So even if you don’t share, I recommend writing for yourself at least. Give yourself permission to get it all out of you, that way you have room for the positive, happy things that will come your way. And they do. I’m now married to the most wonderful man I have ever known.
Good luck with Nano and I hope your days become filled with less sorrow and more smiles!
Thanks, Jennifer! I really appreciate you sharing your story with me. Sounds like a very cathartic writing experience! It’s always nice to hear about the people who went through rough breakups but eventually found the right person. I’m not quite sure yet how I’ll deal with this in my writing, but I’m sure it’ll come through in whatever I write. It feels good to get this all out in the open and not feel like I have to hide anymore.
This reminds of something I read about Tori Amos, long long ago. She said that as a song writer she often used her songs to live out choices she didn’t make.
That idea always stuck with me. That as writers we can live out the options we didn’t choose. I like to write the way it could have went from scenes in my own life or others.
I love Tori Amos. I’ve always been fascinated with her song lyrics and finding out the meaning behind them. That’s an interesting way to look at writing – as a means to live the options we didn’t choose. I’ll have to keep that in mind. Thanks for stopping by!

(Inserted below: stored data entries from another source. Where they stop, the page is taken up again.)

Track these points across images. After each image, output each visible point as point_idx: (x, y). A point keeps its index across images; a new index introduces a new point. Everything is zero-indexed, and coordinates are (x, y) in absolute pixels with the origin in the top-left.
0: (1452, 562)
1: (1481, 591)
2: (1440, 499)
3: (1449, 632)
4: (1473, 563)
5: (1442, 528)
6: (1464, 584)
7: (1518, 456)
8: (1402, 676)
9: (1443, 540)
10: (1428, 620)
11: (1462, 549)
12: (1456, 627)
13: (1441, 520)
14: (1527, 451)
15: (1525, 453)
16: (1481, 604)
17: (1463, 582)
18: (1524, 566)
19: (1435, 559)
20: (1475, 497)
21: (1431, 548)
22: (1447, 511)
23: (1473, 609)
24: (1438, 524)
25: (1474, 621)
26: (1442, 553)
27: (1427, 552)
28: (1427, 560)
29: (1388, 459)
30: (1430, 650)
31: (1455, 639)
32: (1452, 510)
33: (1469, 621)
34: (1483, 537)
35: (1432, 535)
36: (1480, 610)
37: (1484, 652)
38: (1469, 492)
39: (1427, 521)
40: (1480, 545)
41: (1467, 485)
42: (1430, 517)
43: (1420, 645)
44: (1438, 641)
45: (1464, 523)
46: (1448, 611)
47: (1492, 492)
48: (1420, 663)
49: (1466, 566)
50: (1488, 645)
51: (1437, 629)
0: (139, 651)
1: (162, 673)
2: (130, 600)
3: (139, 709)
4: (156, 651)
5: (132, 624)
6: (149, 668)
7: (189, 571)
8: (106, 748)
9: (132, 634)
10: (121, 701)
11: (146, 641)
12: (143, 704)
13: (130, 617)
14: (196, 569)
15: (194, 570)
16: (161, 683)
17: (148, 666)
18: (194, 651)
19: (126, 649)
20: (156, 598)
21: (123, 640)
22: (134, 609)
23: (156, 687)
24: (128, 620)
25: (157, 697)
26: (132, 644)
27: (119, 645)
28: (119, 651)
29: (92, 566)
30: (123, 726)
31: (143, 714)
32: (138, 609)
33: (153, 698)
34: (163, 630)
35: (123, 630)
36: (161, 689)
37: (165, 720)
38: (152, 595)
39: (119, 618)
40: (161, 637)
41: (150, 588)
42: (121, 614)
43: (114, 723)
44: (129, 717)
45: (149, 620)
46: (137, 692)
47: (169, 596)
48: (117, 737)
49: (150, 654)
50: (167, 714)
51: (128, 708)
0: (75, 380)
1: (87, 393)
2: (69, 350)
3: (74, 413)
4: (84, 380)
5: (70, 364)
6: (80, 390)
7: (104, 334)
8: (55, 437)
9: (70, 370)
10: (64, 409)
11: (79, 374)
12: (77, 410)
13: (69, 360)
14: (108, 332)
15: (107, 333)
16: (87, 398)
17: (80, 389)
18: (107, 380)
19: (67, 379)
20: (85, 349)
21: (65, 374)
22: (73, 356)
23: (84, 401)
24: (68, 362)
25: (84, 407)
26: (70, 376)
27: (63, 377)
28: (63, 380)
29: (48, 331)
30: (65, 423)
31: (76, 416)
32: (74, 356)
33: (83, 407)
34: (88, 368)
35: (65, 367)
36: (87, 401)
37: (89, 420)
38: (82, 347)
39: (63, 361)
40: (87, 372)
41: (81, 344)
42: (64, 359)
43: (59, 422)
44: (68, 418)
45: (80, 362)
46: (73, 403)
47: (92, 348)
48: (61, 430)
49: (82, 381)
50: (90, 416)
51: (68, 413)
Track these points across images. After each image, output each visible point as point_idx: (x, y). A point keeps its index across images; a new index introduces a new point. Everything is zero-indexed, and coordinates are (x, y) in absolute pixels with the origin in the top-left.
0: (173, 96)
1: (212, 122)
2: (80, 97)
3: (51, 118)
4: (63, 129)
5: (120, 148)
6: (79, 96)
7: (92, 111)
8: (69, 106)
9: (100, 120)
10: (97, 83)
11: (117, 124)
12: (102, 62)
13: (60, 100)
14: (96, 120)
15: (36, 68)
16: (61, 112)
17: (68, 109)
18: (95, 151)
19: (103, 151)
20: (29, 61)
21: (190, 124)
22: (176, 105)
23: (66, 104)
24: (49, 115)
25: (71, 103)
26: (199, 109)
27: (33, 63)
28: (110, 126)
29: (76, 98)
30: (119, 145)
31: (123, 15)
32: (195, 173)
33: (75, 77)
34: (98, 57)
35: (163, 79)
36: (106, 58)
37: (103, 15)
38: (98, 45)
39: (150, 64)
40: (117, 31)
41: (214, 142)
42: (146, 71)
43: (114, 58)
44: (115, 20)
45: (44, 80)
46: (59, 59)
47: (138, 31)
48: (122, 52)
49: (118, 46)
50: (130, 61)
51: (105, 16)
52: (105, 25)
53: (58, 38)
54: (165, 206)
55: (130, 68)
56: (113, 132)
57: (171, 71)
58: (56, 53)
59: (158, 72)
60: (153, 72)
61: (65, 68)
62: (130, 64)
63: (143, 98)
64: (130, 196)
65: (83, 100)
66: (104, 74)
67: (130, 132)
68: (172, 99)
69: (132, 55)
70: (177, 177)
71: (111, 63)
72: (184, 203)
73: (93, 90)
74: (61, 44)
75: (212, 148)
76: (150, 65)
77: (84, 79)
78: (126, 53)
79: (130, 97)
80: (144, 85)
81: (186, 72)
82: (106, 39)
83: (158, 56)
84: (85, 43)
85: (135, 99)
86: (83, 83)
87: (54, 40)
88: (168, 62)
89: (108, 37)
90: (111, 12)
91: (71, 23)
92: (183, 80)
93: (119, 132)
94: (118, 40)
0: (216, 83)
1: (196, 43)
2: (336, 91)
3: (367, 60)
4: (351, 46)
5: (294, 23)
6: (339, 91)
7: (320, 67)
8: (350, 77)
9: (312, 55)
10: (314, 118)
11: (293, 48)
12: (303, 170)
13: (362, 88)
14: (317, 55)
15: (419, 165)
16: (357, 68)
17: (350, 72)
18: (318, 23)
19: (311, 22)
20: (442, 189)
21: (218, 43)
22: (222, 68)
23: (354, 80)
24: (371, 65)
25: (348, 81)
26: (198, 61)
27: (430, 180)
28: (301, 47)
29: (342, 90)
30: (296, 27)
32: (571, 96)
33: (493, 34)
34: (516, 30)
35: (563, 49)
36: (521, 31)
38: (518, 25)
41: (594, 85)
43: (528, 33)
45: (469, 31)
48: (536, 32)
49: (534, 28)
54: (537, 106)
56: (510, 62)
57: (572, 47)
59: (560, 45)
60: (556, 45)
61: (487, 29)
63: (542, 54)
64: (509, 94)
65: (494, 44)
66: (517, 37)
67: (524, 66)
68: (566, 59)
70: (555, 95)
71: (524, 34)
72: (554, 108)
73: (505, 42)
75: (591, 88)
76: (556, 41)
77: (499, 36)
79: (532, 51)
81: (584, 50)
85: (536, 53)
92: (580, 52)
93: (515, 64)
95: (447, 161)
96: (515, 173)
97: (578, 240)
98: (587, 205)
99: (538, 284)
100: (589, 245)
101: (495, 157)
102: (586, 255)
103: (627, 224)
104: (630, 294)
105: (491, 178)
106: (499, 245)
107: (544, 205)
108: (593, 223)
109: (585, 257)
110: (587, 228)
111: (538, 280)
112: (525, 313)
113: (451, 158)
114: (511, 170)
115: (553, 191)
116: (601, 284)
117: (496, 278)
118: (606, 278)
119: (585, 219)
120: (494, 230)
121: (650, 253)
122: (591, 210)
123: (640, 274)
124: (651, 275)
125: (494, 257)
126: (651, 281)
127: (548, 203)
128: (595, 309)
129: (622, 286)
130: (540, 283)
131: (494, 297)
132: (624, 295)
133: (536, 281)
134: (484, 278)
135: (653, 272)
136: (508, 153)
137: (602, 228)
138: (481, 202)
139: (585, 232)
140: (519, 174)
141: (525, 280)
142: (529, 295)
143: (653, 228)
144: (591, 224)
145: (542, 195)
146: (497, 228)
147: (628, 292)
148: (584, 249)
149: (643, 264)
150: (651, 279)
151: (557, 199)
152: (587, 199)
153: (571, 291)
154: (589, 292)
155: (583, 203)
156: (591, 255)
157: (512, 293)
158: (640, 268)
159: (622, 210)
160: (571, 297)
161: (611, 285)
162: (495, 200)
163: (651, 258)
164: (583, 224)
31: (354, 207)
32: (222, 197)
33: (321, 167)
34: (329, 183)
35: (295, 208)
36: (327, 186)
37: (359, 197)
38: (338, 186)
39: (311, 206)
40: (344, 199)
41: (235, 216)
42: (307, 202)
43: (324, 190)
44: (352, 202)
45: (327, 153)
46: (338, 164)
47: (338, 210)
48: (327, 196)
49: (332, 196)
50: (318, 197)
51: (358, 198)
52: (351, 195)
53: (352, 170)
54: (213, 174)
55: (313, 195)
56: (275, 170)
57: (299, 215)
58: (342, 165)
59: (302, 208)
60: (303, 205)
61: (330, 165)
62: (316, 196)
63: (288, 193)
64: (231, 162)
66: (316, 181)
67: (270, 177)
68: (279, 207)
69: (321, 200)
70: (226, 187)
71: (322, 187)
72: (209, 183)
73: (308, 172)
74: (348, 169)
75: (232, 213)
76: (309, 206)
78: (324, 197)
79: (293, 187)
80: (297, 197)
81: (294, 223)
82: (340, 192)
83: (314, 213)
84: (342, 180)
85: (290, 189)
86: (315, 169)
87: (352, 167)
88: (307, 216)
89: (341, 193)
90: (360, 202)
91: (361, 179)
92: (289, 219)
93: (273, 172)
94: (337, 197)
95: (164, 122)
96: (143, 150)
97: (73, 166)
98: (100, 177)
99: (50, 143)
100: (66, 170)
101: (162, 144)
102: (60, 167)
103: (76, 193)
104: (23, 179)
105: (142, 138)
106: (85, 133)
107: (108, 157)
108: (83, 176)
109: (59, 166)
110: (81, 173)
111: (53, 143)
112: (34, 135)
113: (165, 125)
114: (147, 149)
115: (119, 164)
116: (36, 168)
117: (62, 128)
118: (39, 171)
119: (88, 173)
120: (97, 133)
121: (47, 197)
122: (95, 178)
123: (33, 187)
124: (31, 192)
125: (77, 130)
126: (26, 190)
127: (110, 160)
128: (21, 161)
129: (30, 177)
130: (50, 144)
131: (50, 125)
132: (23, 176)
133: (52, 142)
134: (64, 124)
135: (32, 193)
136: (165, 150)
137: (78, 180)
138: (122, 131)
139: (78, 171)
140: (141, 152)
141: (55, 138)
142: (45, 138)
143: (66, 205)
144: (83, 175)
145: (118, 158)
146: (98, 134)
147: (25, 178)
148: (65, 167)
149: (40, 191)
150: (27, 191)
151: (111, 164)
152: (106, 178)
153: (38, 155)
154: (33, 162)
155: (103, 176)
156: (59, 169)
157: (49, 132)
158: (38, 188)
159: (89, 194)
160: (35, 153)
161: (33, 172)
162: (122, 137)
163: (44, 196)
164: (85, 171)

I think you’re really brave, but some of our best writing can come from that place where pain has hung out for a while. We learn so much from heart break. I wish you the best of luck with NaNo. I hope you get so much out of it 🙂
Thanks, Melissa! Will you be doing NaNo this year?
Alana, I’m really sorry to hear about what you’ve been going through. Breakups are NOT fun. I got a cat after one, and that helped (I was madly in love with that cat until he, too, broke my heart by running away when I moved in with my now-husband). I think Nanwrimo is a GREAT idea. And writing about the feelings you’re having right now (whether in your Nanowrimo book or elsewhere) will be useful later when writing about breakups. It will be difficult then to recall what you felt like when it happened. Keep us posted on your Nanowrimo progress!
Thank you, Meghan. I do have a dog who I adore, so he’s been keeping me company. I’ll definitely update about my NaNo progress throughout the month. I appreciate you stopping by!
I think that using the break-up to inspire your writing is a great idea. Relationships are what I find interesting about writing, reading, talking, even watching TV and movies. And it’s pretty clear it’s what we all like about celebrity-stalking. Good idea!
Yeah, I feel the same way. Thanks for stopping by!
Thanks for sharing–I know it can’t be easy to go thru the breakup let alone post about it, but I think you are brave and that has to count towards healing!!
Best of luck on your NaNo journey!!
Great post. I love that you write memoir. I deal with things by writing too. It’s amazing how much getting things out can help 🙂
Yeah, I hope this will be a healing experience. Sometimes writing can stir things up, other times it helps you work things through. Thanks for the comment and for stopping by!
Alana, my sympathies. Kudos on sharing, and on recognizing how writing can help. At the risk of offering advice when you likely would prefer a sympathetic ear, I’ll share here that I was a chronic relationship person, never staying single long. But I kept finding myself single. It wasn’t until I forced myself to stop dating and to stop looking that I found the woman who is now my wife. I believe she appeared in my life because I finally became comfortable with who I was, in my opinion essential to both partners in any long term relationship. We’ve been together 8 years now, and our love grows more every year. (And I was much older than you when I found her!)
Thank you, Patrick! I agree that it’s important to know and be comfortable with who you are before you try to combine your life with someone else’s. It’s hard to do that while jumping from relationship to relationship. My plan for now is to take time to figure things out for myself and focus on my writing.
I’ll be seeing you in Montpelier pretty soon! I still need to buy my Vermont winter attire.